CONAKRY- Lors d’une conférence de presse animée ce vendredi, le président du Parti de l’Unité pour le Développement (PUD)a expliqué les circonstances qui ont concouru à l’exclusion de son parti sur la liste des partis politiques désignés pour représenter le collectif et de l’ADP à la future CENI, et à la non démission de son représentant au CNT, a constaté Africaguinee.com.
Selon le conférencier, l’exclusion de son parti sur cette liste est injuste et injustifiable. ‘’ ce sont les trois anciens premiers ministres qui ont décidé (Cellou, Sidya et Lansana Kouyaté ndlr) qui doit être à la CENI’’ a-t-il accusé.
Une décision politique s’apprécie par son impact entame-t-il, ‘’nous avons essayé d’analyser l’impacte de chacune des décisions. Si nous, qui avons des représentants à la CENI, ils démissionnent, on avait l’avantage de faire en sorte que la CENI ne réunissent pas les deux tiers. Donc ceux qui restent, étaient obligés de démissionner parce qu’ils ne pouvaient plus siéger. Immédiatement j’ai appelé les collègues du parti pour leur demander de signer la démission du de notre représentant à la CENI. S’il y a un qui est décédé, nous réussissons à faire démissionner 7 plus la démission du président, cela fait 9, qui constituent plus du tiers, les restes ne constituant pas les deux tiers, la CENI ne pourra plus fonctionner, c’est ce qui a motivé la démission de la CENI. C’était normal.’’ A-t-il expliqué.

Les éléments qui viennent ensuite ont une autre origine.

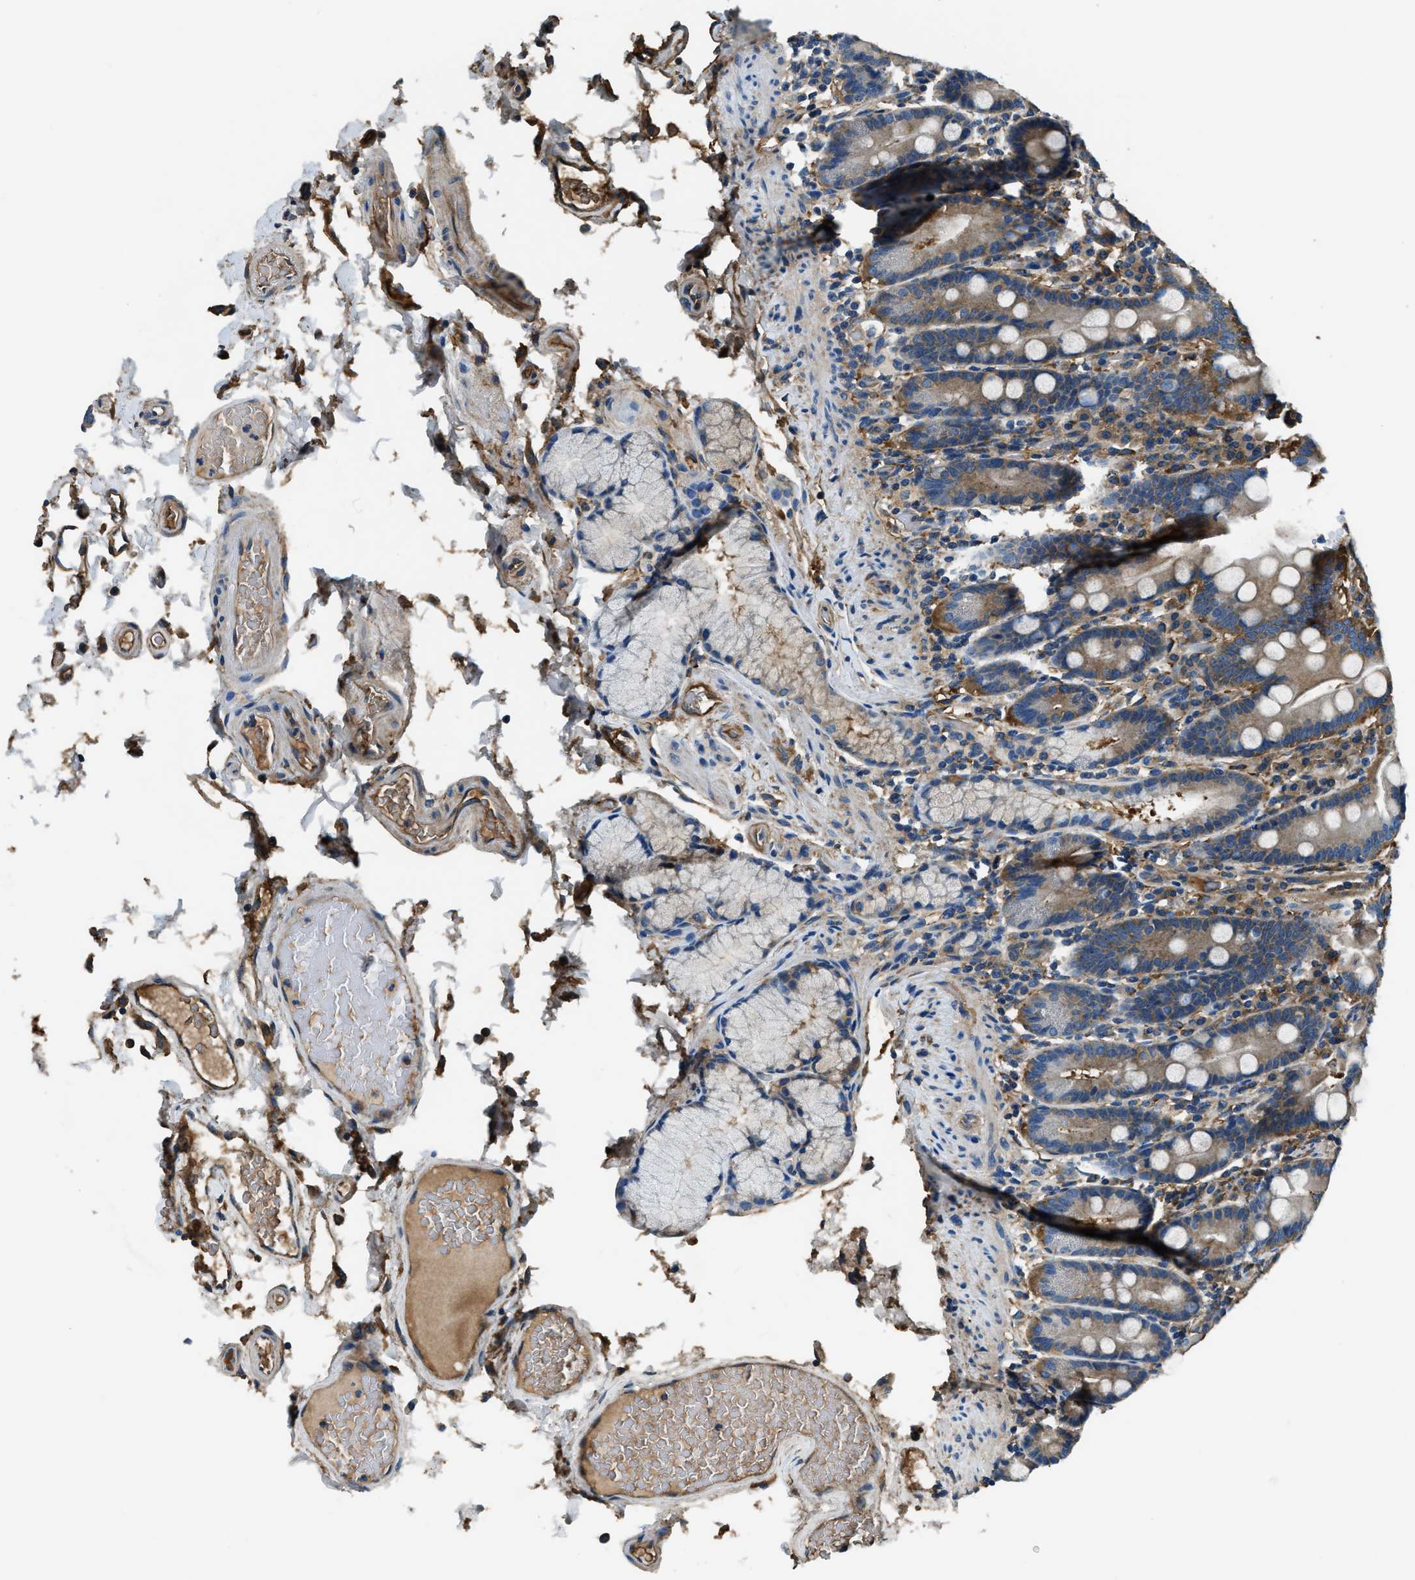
{"staining": {"intensity": "moderate", "quantity": "25%-75%", "location": "cytoplasmic/membranous"}, "tissue": "duodenum", "cell_type": "Glandular cells", "image_type": "normal", "snomed": [{"axis": "morphology", "description": "Normal tissue, NOS"}, {"axis": "topography", "description": "Small intestine, NOS"}], "caption": "A micrograph showing moderate cytoplasmic/membranous expression in about 25%-75% of glandular cells in benign duodenum, as visualized by brown immunohistochemical staining.", "gene": "EEA1", "patient": {"sex": "female", "age": 71}}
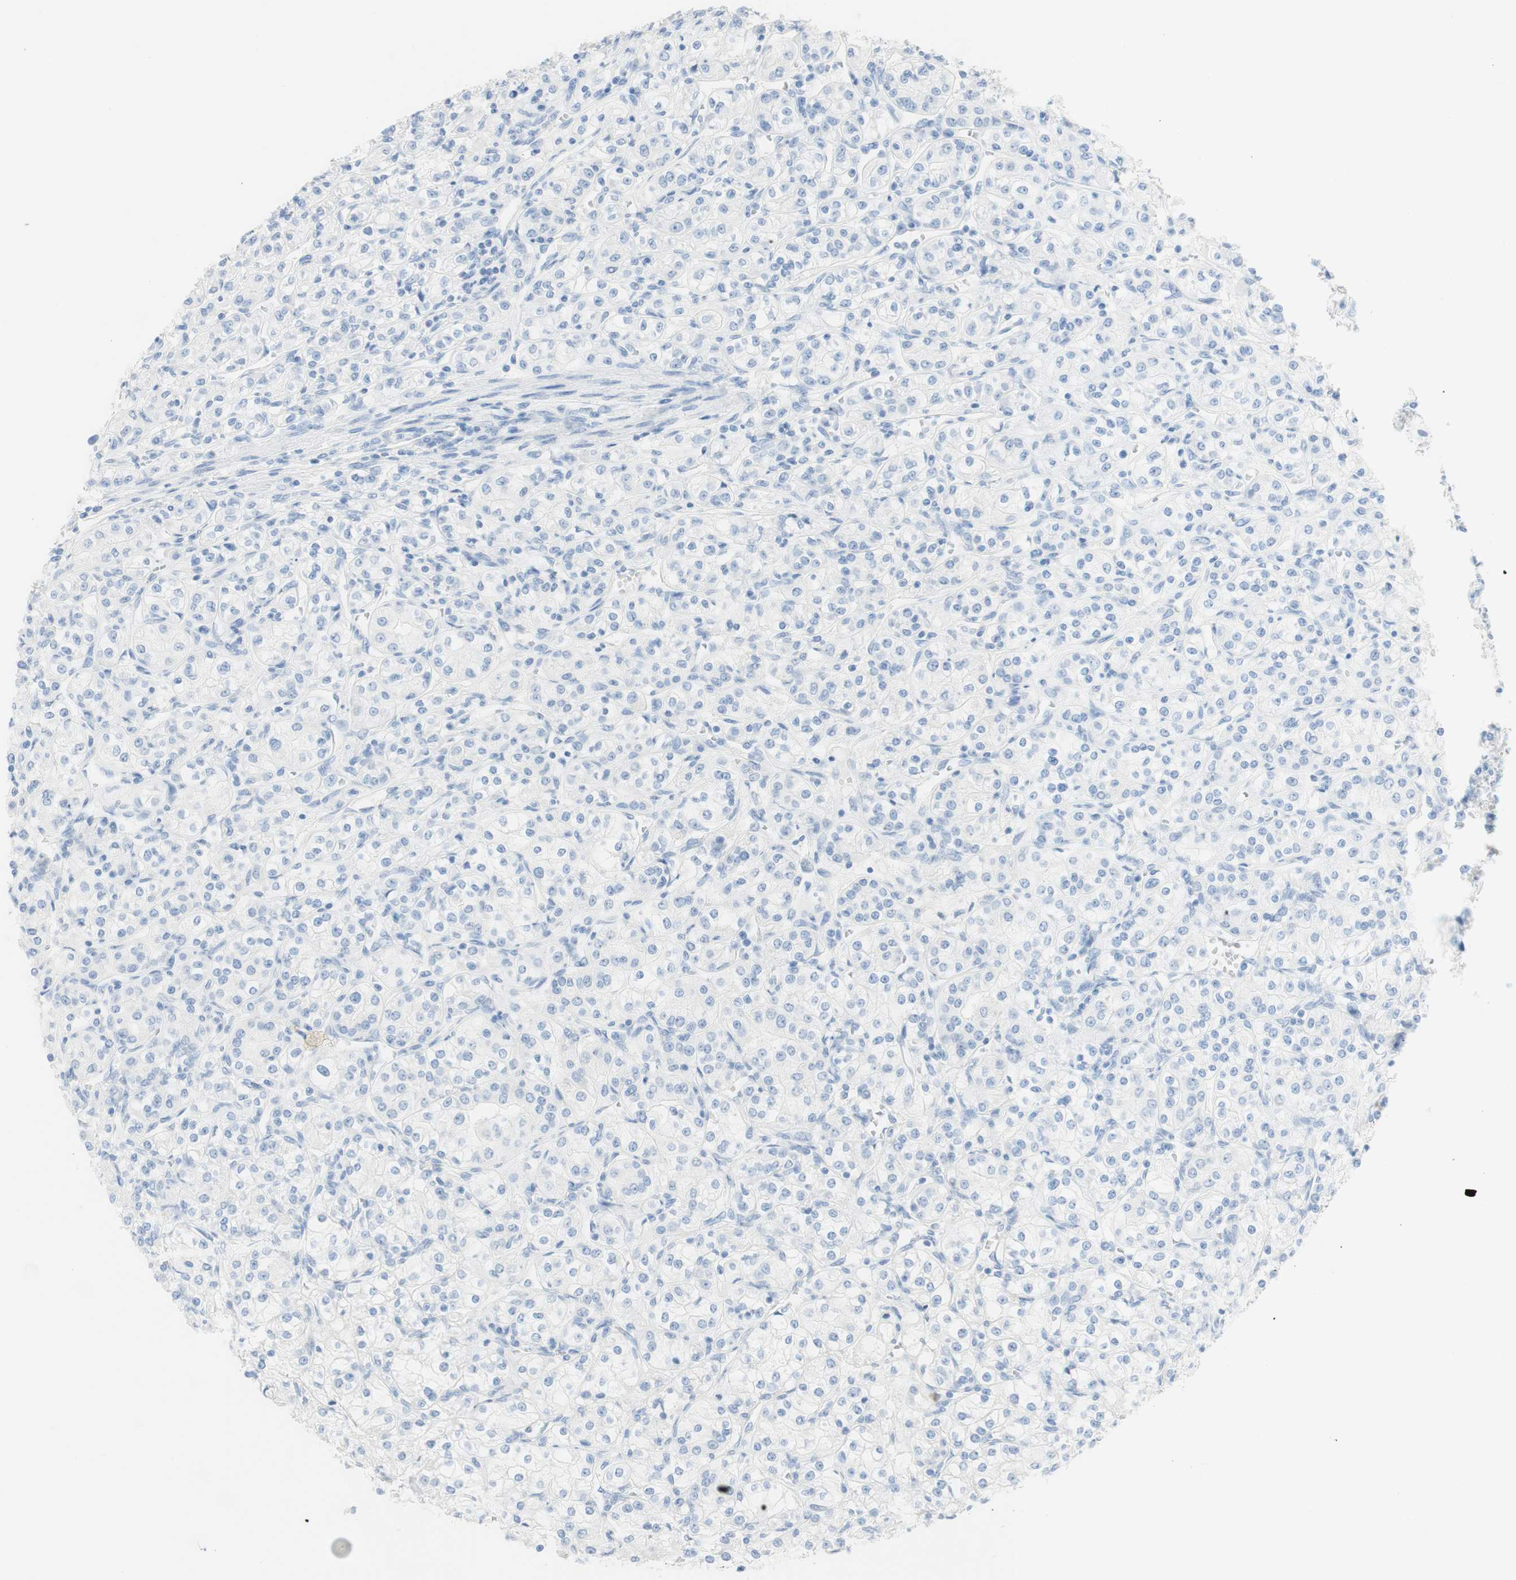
{"staining": {"intensity": "negative", "quantity": "none", "location": "none"}, "tissue": "renal cancer", "cell_type": "Tumor cells", "image_type": "cancer", "snomed": [{"axis": "morphology", "description": "Adenocarcinoma, NOS"}, {"axis": "topography", "description": "Kidney"}], "caption": "Renal cancer was stained to show a protein in brown. There is no significant staining in tumor cells.", "gene": "TPO", "patient": {"sex": "male", "age": 77}}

Abordant un autre volet, il souligné la démission des deux membres du gouvernement, le seul impact était favorable pour le PEDN. ‘’ Le PEDN est devenu un parti de l’opposition à partir de la démission de ces ministres. La loi sur la charte des partis politiques définie l’opposition comme partis politiques n’appartenant pas au gouvernement et ayant choisie de s’opposer à l’action de celui-ci. Il travaillait dans l’opposition, mais il n’était pas un parti de l’opposition. Il était un parti de la mouvance présidentielle.’’ A-t-il accusé.
En ce qui concerne la démission au CNT, le conférencier a laissé entendre que ‘’ la seule chose qui pouvait valoir et justifier la démission, c’est si le CNT n’accepte pas de voter la nouvelle loi sur la CENI. La responsabilité que le CNT avait dans la crise, c’était le retard du vote de cette loi (…) Donc je me suis dit puisque la loi est votée sur la CENI, le CNT n’a plus de responsabilité dans la crise qui empêche la poursuite du processus électoral. Le CNT a voté la loi sur la recomposition de la CENI paritaire. Alors le problème ne se posait plus. À mon retour des USA j’ai constaté que sur 10 conseillers représentant l’opposition, il n’y a que trois qui ont démissionné. Ça veut dure que la décision n’était pas consensuelle. C’est seulement le représentant du PEDN, de l’UFDG et de NFD qui ont démissionné du CNT. Celui de l’UFR, de L’UFC et de la NGR étaient là -bas en chair et en os.’’ A-t-il affirmé.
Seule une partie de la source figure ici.